In 1912, Gerard gave his account of the Little Bighorn Battle to writer Fred Dustin, who was compiling personal narratives from survivors. He died in St. Cloud, Minnesota on January 30, 1913, less than a year later after being interviewed. The last few months of his life were spent in the care of the Benedictine nuns at St. Cloud, where two of his daughters lived and worked.

==Family==
While at Fort Berthold in Dakota Territory, Gerard was for a time married to an Indian woman, the sister of a warrior named Whistling Bear. Her name was Helena Catherine also known as Katie Red Bull, and together they had three daughters: Josephine, Carrie, and Virginia. In 1874, the girls were sent to a Catholic boarding school. Josie and Virginia later joined the Catholic Benedictine Order convent in St. Joseph, Minnesota.

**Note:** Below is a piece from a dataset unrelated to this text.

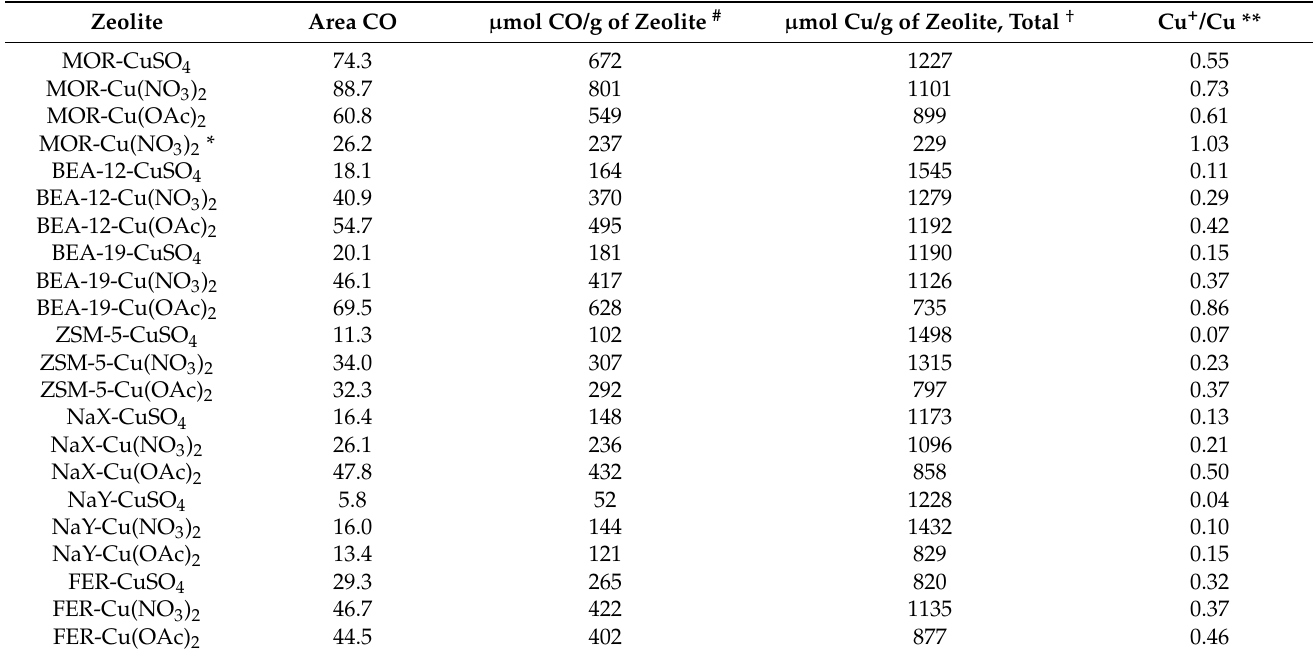
Table 3. CO adsorption-desorption FTIR data, scaled to 10 mg, ( ε = 13.5 cm µ mol − 1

In the late 1860s or early 1870s, Gerard's companion was a woman of the Blackfeet Nation, and together they had one son: Frederic.

In 1879, he married Ella S. Waddell, and together they had four children: Frederic, Birdie, Charles, and Florance.

==Representation in other media==
Actor Eric Lawson portrayed Fred Gerard in the 1991 film Son of the Morning Star.